Visiting Faculty Fellow, 2008-09 | Department of Philosophy
Professor of Philosophy, University of Calgary.
Professor McKerlie is a professor of philosophy at the University of Calgary. His writing is focused on ancient philosophy and contemporary moral and political philosophy. Currently he is working on the subject of justice between age-groups, or justice between the young and the old. He criticizes the view (endorsed by Norman Daniels and Ronald Dworkin) that we can determine what the young owe to the elderly by taking as our model a hypothetical prudential choice made by one person about distribution over the different temporal stages in his own life. The positive view that he defends is egalitarian. However, he also rejects the view of most egalitarian writers (for example, John Rawls and Thomas Nagel) that justice is satisfied as long as peoples’ lives considered as a whole are made equal. His view claims that the key to understanding justice between the young and the old is the application of egalitarian values, the value of equality itself, or the value of egalitarian priority, to temporal parts of lives rather than to complete lifetimes. Such a view has very different implications for the institution of social security and the provision of health care to the elderly than a utilitarian view, an egalitarian view that is only concerned with lifetimes, or a constructivist view that relies on a hypothetical prudential choice. His project for the fellowship year is to complete a book manuscript explaining and defending this approach to justice between age-groups.

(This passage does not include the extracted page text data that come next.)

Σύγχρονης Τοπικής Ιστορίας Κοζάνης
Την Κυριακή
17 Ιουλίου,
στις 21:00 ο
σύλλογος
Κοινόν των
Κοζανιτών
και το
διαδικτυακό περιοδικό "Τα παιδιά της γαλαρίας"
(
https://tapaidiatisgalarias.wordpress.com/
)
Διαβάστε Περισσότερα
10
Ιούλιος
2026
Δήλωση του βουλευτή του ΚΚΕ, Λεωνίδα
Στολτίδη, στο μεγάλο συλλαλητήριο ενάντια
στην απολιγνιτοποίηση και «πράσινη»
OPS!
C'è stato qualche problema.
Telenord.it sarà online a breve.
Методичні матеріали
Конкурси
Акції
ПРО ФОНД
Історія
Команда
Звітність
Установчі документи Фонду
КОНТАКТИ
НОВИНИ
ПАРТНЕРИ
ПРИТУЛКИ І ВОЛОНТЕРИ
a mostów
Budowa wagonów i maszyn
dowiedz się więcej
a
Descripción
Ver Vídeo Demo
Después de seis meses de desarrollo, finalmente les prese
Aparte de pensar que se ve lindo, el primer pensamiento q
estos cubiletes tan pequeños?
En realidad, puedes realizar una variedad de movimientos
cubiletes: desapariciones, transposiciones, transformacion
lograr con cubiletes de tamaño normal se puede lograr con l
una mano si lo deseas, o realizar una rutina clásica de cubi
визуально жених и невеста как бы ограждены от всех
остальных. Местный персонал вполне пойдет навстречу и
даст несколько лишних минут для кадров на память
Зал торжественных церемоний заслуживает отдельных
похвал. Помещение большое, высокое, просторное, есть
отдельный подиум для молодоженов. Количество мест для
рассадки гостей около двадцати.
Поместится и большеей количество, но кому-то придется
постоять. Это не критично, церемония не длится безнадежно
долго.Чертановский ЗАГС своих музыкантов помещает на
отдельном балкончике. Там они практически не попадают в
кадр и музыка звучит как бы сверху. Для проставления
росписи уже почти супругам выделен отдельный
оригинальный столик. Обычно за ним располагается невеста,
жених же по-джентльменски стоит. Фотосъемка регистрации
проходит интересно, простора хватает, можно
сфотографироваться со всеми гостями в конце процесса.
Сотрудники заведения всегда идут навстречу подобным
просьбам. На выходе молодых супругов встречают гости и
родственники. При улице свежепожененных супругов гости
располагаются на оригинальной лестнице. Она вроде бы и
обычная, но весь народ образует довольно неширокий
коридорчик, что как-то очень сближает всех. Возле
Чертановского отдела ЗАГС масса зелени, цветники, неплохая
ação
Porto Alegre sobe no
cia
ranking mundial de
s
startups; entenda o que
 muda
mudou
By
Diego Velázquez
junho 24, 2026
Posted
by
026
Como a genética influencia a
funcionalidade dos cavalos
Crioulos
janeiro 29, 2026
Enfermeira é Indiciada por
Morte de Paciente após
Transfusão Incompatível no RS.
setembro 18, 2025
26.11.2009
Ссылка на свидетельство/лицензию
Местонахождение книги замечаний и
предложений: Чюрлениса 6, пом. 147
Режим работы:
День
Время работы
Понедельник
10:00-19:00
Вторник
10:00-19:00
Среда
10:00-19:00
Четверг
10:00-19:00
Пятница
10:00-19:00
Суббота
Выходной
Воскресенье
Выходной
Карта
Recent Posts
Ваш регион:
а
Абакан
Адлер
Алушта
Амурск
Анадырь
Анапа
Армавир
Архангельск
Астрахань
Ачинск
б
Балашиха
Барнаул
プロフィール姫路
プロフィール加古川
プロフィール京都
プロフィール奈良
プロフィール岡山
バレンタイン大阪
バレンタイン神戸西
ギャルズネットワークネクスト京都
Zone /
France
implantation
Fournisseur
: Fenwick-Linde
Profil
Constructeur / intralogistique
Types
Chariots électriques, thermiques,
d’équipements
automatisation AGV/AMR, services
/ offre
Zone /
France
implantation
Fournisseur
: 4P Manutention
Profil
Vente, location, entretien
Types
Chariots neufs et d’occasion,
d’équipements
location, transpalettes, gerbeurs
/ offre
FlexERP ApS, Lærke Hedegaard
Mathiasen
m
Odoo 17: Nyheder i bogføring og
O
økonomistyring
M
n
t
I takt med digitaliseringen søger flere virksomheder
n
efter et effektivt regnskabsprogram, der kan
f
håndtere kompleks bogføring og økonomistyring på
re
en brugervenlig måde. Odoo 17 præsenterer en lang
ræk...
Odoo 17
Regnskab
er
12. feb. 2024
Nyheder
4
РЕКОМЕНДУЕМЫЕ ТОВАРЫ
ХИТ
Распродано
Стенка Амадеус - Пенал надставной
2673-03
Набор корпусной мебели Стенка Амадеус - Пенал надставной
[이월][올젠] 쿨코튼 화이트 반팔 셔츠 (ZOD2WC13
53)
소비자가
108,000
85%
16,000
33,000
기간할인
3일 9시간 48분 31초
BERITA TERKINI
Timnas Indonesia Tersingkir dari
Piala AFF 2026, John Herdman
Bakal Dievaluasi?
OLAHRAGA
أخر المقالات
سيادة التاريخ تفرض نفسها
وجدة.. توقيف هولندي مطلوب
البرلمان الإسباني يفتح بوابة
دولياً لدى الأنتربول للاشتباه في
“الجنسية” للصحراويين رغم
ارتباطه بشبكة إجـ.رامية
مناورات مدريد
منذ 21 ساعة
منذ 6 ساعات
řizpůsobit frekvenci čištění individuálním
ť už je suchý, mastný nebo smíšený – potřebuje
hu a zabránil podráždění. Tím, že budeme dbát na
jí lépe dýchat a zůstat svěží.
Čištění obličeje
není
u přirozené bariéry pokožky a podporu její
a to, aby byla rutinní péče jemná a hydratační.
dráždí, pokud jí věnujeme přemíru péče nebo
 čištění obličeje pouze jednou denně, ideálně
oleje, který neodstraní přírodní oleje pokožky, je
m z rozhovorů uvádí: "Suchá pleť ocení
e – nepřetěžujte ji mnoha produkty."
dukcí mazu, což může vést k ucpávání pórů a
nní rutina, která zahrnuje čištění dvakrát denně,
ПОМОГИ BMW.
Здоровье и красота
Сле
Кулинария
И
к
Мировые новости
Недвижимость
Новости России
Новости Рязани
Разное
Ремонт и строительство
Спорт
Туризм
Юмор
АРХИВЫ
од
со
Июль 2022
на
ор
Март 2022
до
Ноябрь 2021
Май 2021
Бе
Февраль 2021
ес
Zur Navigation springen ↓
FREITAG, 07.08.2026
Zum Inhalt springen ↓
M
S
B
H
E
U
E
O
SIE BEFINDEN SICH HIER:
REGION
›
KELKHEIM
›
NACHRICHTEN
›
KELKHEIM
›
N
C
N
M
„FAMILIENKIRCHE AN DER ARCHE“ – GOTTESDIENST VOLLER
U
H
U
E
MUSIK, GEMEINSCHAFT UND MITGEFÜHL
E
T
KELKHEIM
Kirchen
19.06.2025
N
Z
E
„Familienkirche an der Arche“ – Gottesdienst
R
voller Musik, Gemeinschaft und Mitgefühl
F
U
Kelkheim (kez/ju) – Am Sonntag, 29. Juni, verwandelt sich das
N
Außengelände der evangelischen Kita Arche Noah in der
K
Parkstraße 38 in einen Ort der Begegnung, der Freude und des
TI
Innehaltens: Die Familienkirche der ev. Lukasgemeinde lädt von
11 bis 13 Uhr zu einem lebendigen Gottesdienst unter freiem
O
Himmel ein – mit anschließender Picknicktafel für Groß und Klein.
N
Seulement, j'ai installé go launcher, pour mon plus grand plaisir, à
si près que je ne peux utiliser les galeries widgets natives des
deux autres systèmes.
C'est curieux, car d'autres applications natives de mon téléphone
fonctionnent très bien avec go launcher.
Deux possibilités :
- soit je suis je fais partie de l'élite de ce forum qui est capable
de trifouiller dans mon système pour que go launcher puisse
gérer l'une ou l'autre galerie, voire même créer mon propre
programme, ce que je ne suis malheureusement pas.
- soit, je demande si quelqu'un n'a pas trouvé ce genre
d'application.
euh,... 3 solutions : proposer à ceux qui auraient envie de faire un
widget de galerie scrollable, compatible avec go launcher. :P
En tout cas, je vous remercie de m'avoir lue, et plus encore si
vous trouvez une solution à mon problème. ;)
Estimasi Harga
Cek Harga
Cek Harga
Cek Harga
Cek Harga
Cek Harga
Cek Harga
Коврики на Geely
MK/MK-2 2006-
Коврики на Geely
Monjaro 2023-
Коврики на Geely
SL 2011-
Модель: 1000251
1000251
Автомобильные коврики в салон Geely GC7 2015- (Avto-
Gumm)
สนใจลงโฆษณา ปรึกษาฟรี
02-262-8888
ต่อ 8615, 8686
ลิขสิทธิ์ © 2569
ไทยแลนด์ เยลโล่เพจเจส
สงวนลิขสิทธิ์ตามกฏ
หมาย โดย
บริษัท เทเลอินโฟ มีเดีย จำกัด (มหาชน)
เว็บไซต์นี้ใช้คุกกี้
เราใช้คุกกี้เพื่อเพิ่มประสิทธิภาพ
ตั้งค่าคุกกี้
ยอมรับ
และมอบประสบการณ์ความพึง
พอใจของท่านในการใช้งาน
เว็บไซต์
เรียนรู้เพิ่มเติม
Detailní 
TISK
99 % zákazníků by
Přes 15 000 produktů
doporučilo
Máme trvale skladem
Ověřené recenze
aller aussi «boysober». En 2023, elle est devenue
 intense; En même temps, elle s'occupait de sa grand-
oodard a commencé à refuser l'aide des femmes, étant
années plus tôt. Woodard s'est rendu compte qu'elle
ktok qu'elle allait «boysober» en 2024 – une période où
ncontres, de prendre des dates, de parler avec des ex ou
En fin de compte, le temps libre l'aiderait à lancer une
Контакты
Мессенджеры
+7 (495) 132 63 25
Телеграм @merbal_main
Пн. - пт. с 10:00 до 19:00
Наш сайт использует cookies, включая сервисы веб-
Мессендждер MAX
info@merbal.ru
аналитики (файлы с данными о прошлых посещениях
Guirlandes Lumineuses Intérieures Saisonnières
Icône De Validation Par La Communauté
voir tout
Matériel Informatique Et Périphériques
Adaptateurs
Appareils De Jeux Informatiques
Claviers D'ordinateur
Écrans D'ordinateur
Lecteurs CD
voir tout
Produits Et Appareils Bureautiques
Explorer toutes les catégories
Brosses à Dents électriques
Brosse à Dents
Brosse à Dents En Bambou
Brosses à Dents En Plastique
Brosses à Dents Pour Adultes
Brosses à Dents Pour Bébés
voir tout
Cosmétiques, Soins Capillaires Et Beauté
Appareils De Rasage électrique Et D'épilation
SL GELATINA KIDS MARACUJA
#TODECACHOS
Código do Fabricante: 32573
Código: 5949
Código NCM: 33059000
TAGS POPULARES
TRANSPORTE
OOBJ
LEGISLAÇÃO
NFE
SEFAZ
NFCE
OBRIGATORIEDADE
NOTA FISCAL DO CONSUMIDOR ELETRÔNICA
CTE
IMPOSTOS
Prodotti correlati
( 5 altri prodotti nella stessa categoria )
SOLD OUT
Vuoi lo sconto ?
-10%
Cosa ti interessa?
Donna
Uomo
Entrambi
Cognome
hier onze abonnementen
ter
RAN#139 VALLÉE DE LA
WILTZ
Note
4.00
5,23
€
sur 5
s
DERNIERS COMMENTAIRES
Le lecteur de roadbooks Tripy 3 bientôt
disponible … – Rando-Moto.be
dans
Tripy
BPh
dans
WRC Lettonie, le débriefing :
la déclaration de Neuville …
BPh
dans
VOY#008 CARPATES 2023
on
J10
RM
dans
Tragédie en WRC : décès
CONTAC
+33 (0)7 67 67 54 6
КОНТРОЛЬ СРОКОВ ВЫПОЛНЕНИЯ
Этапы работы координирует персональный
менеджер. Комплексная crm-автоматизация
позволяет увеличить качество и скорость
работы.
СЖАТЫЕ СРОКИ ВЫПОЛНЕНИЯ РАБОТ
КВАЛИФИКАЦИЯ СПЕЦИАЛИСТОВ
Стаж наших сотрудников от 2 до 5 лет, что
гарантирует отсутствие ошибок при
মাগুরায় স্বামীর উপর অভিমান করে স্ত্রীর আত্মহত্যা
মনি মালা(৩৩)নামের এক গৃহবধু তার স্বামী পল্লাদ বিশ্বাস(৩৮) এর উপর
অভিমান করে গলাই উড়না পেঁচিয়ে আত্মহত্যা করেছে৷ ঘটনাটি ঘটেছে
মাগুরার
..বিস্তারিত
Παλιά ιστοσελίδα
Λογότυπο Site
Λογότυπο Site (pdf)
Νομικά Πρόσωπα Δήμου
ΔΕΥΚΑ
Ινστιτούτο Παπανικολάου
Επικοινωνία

He has published articles in Ethics, Philosophy & Public Affairs, The Canadian Journal of Philosophy, Utilitas, and Economics and Philosophy. He is the author of “Justice and the Elderly” in The Oxford Handbook of Bioethics, ed.by Bonnie Steinbock.
He received his M.A. from the University of Calgary and a D. Phil. from Oxford. He has been an Executive Editor of the Canadian Journal of Philosophy and a member of the Editorial Board of Ethics.